What happens to a star after it has become a red giant?
When our sun reaches the end of its lifetime , it will turn into a red giant. How long will it be a red giant, and what happens after a star has been a red giant? Does it turn into a planet after a long enough time spent, when it has used up all its helium?
No, the Sun will not turn into a red dwarf. Red dwarf stars theoretically will cool down over time -- but none have yet done so because they do so over a time span longer than the current age of the Universe.

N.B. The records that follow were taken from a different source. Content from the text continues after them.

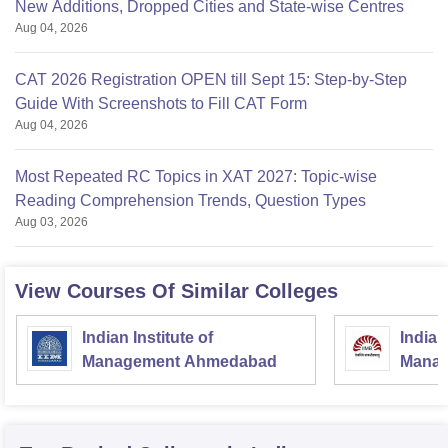
New Additions, Dropped Cities and State-wise Centres
Aug 04, 2026
CAT 2026 Registration OPEN till Sept 15: Step-by-Step
Guide With Screenshots to Fill CAT Form
Aug 04, 2026
Most Repeated RC Topics in XAT 2027: Topic-wise
Reading Comprehension Trends, Question Types
Aug 03, 2026
View Courses Of Similar Colleges
Indian Institute of
Indian
Management Ahmedabad
Manag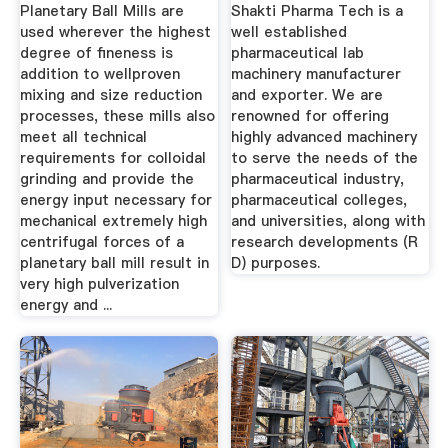
Exporter ...
Planetary Ball Mills are
Shakti Pharma Tech is a
used wherever the highest
well established
degree of fineness is
pharmaceutical lab
addition to wellproven
machinery manufacturer
mixing and size reduction
and exporter. We are
processes, these mills also
renowned for offering
meet all technical
highly advanced machinery
requirements for colloidal
to serve the needs of the
grinding and provide the
pharmaceutical industry,
energy input necessary for
pharmaceutical colleges,
mechanical extremely high
and universities, along with
centrifugal forces of a
research developments (R
planetary ball mill result in
D) purposes.
very high pulverization
energy and ...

The Sun, and any red dwarfs above about 0.25 solar masses, will expand into what's called a red giant, a late stage of stellar evolution. At this stage, the star starts to fuse different elements, and eventually throws off its layers as a planetary nebula, leaving behind a white dwarf made of carbon and oxygen.
A red dwarf that is too small to become a red giant will not turn into a planetary nebula: its fusion processes will eventually cease and it will probably produce a white dwarf made mostly of helium. But the main-sequence lifetime of these very small stars is longer than the age of the universe, so this has never actually happened yet. The helium white dwarfs that do exist were formed in binary star systems (and were formed during their complex dynamics).
Red dwarfs are small main sequence stars - the smallest and dimmest that are still able to fuse hydrogen in their core. Brown dwarfs are even smaller (in terms of mass), but cannot even fuse hydrogen - they are thought to be able to fuse deuterium and lithium. Stars smaller than a brown dwarf turn out to be gas giants like our Jupiter, Saturn, Uranus and Neptune.